The other one we do is to use colors to paint things to make them darker. It’s usually a darkening agent and it’s all foods sprayed, like darker sauces and glazes.  Most of us use natural things.  There are some stylists around the country that use a lot of chemicals. I try to use pretty much natural.  Food looks better natural.

There’s a technique we use called stand-ins.  The other day I was doing a job and it had all these different plates, different steaks with different sauces, two different salads, drinks and bread.  They need to figure out their arrangement.  You’ve got to give them something.  I used to prepare it and sort of throw it out there.  Every time I did if it wasn’t ugly as all get out, they’d become attached to it.  Boom, make it just like that.  You can’t.  No two steaks are alike, no two pieces of lettuce, and no two pieces of broccoli.  So I give them the ugliest stand-ins.  Sometimes I’ll just wad up a paper towel or something dark and say, “Here’s your steak, and here’s your broccoli.”

The stories you hear where there are twenty executives crammed into a room and they are all fighting over the positioning of people’s lettuce.  How often does that happen?
It’s not executives.  It does happen though and it’s because the top executives aren’t there and everyone is trying to guess what they would want. These people are so trying to guess and it’s art in its lowest form.  It’s subjective.

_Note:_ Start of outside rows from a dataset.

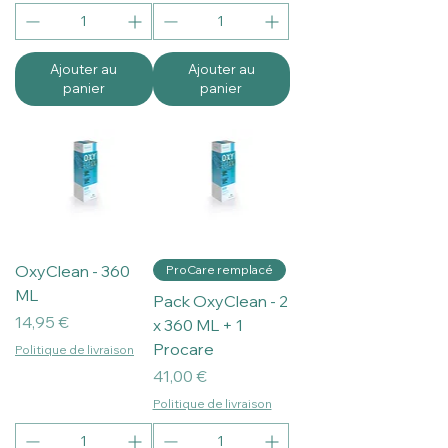
Ajouter au
Ajouter au
panier
panier
OxyClean - 360
ProCare remplacé
ML
Pack OxyClean - 2
Prix
14,95 €
x 360 ML + 1
Procare
Politique de livraison
Prix
41,00 €
Politique de livraison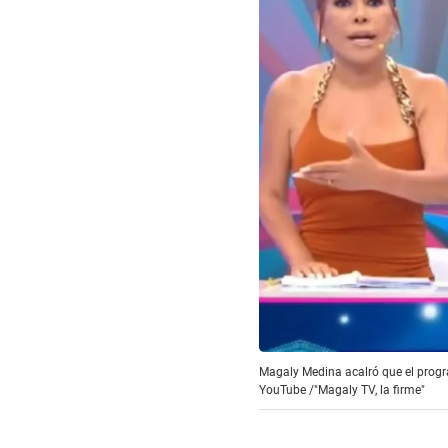
Magaly Medina acalró que el progra
YouTube /"Magaly TV, la firme"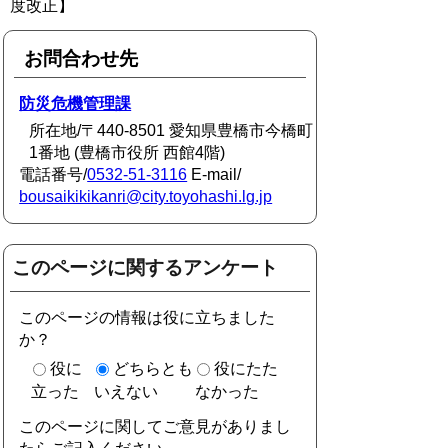
度改正】
お問合わせ先
防災危機管理課
所在地/〒440-8501 愛知県豊橋市今橋町
1番地 (豊橋市役所 西館4階)
電話番号/
0532-51-3116
E-mail/
bousaikikikanri@city.toyohashi.lg.jp
このページに関するアンケート
このページの情報は役に立ちました
か？
役に
どちらとも
役にたた
立った
いえない
なかった
このページに関してご意見がありまし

When you look at food do you immediately deconstruct it and figure out how you would style it for a photo?
I think when I see food after this many years, you just know.

Malcolm Gladwell wrote the book Outliers.  He talks about how to become a professional, really an expert at something, you need 10,000 hours at least of experience.  Once that happens, I don’t really think when I style at my best I’m not thinking.  I can be talking to you or whatever – it doesn’t matter.  I believe that my best work is not done by me but through me.  That somehow the creative force of the group can flow through me, or an intelligence greater than me, can flow through me but when I try to do it with my little pea-sized brain fear comes in and it usually is very limited.  So I try to be just open for that flow and that’s when it works best for me.

 I try to be just open for that flow and that’s when it works best for me.

What is your favorite taco spot in Dallas?
My favorite taco spot is Velvet Taco.  They’ve got an Indian taco right now.  Oh my God, it’s so great!

What is your favorite barbecue place in Dallas?
We are barbecue aficionados. We make the most incredible pulled pork. My husband and I compete with our BBQ and we are getting really good.